#### YOUR INSTRUCTIONS
Please copy each line of the records below that holds the word "certain".

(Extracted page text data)
#####

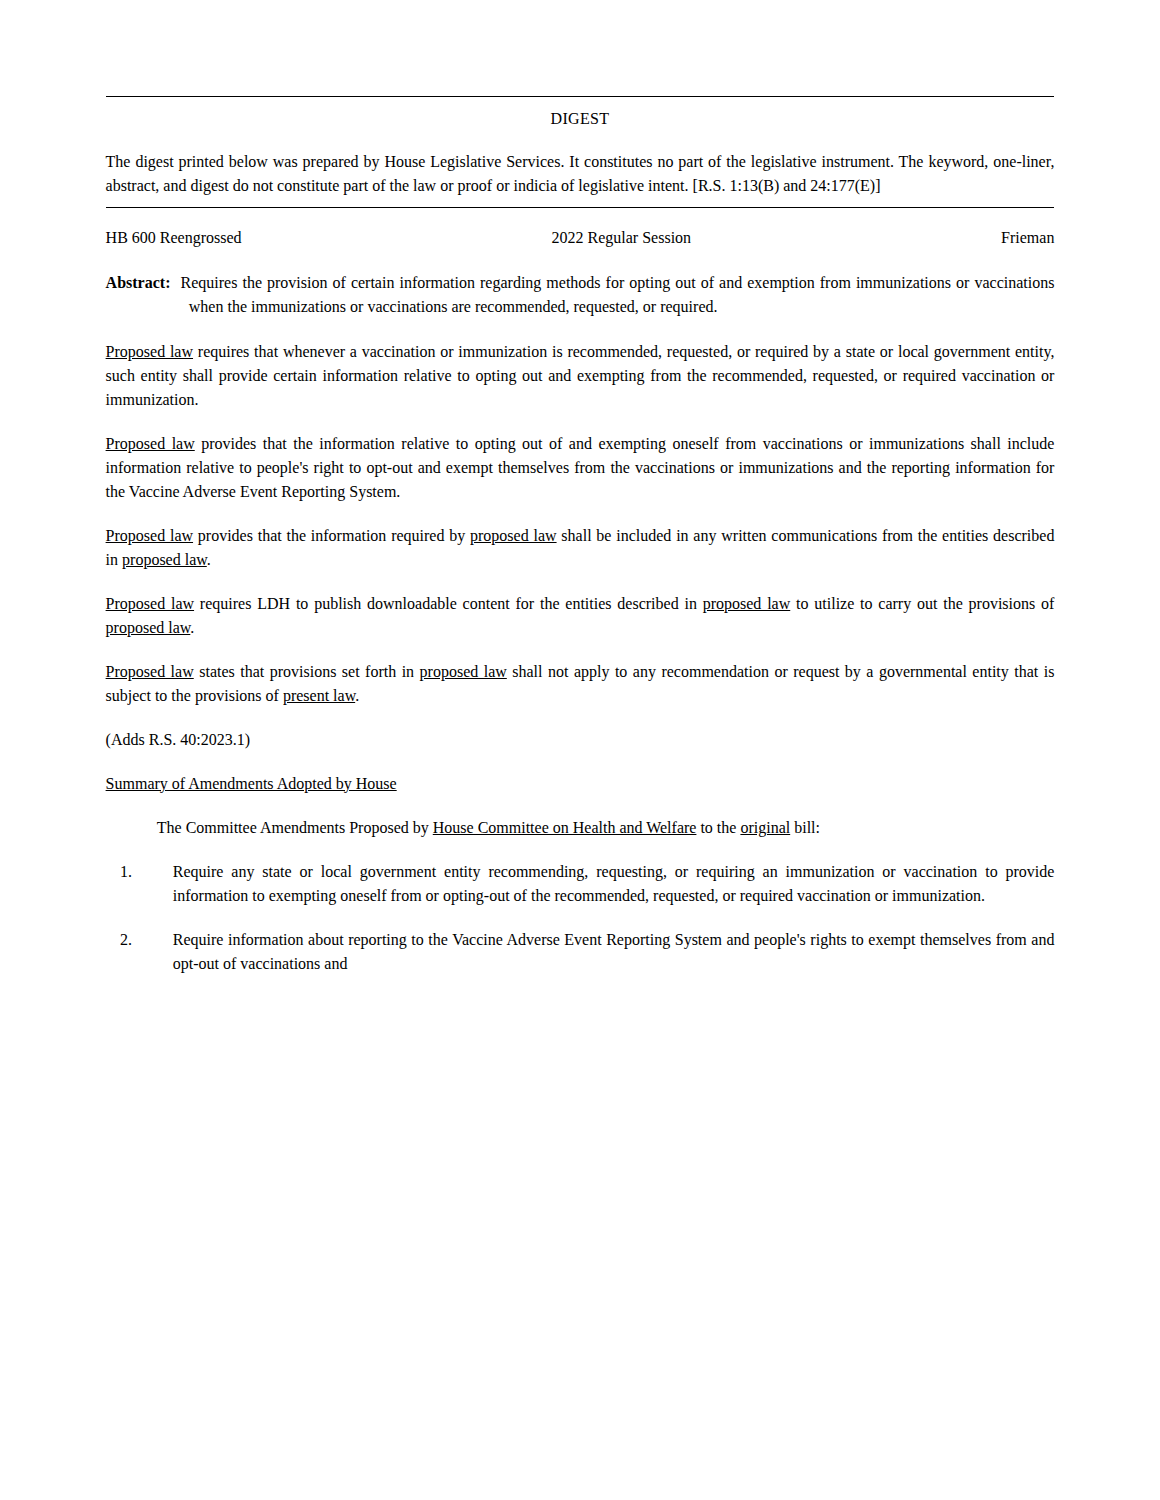DIGEST
The digest printed below was prepared by House Legislative Services. It constitutes no part of the legislative instrument. The keyword, one-liner, abstract, and digest do not constitute part of the law or proof or indicia of legislative intent. [R.S. 1:13(B) and 24:177(E)]
HB 600 Reengrossed 2022 Regular Session Frieman
Abstract: Requires the provision of certain information regarding methods for opting out of and exemption from immunizations or vaccinations when the immunizations or vaccinations are recommended, requested, or required.
Proposed law requires that whenever a vaccination or immunization is recommended, requested, or required by a state or local government entity, such entity shall provide certain information relative to opting out and exempting from the recommended, requested, or required vaccination or immunization.
Proposed law provides that the information relative to opting out of and exempting oneself from vaccinations or immunizations shall include information relative to people's right to opt-out and exempt themselves from the vaccinations or immunizations and the reporting information for the Vaccine Adverse Event Reporting System.
Proposed law provides that the information required by proposed law shall be included in any written communications from the entities described in proposed law.
Proposed law requires LDH to publish downloadable content for the entities described in proposed law to utilize to carry out the provisions of proposed law.
Proposed law states that provisions set forth in proposed law shall not apply to any recommendation or request by a governmental entity that is subject to the provisions of present law.
(Adds R.S. 40:2023.1)
Summary of Amendments Adopted by House
The Committee Amendments Proposed by House Committee on Health and Welfare to the original bill:
Require any state or local government entity recommending, requesting, or requiring an immunization or vaccination to provide information to exempting oneself from or opting-out of the recommended, requested, or required vaccination or immunization.
Require information about reporting to the Vaccine Adverse Event Reporting System and people's rights to exempt themselves from and opt-out of vaccinations and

#####

#### RESULT FOR THIS EXERCISE
Abstract: Requires the provision of certain information regarding methods for opting out of and exemption from immunizations or vaccinations when the immunizations or vaccinations are recommended, requested, or required.
Proposed law requires that whenever a vaccination or immunization is recommended, requested, or required by a state or local government entity, such entity shall provide certain information relative to opting out and exempting from the recommended, requested, or required vaccination or immunization.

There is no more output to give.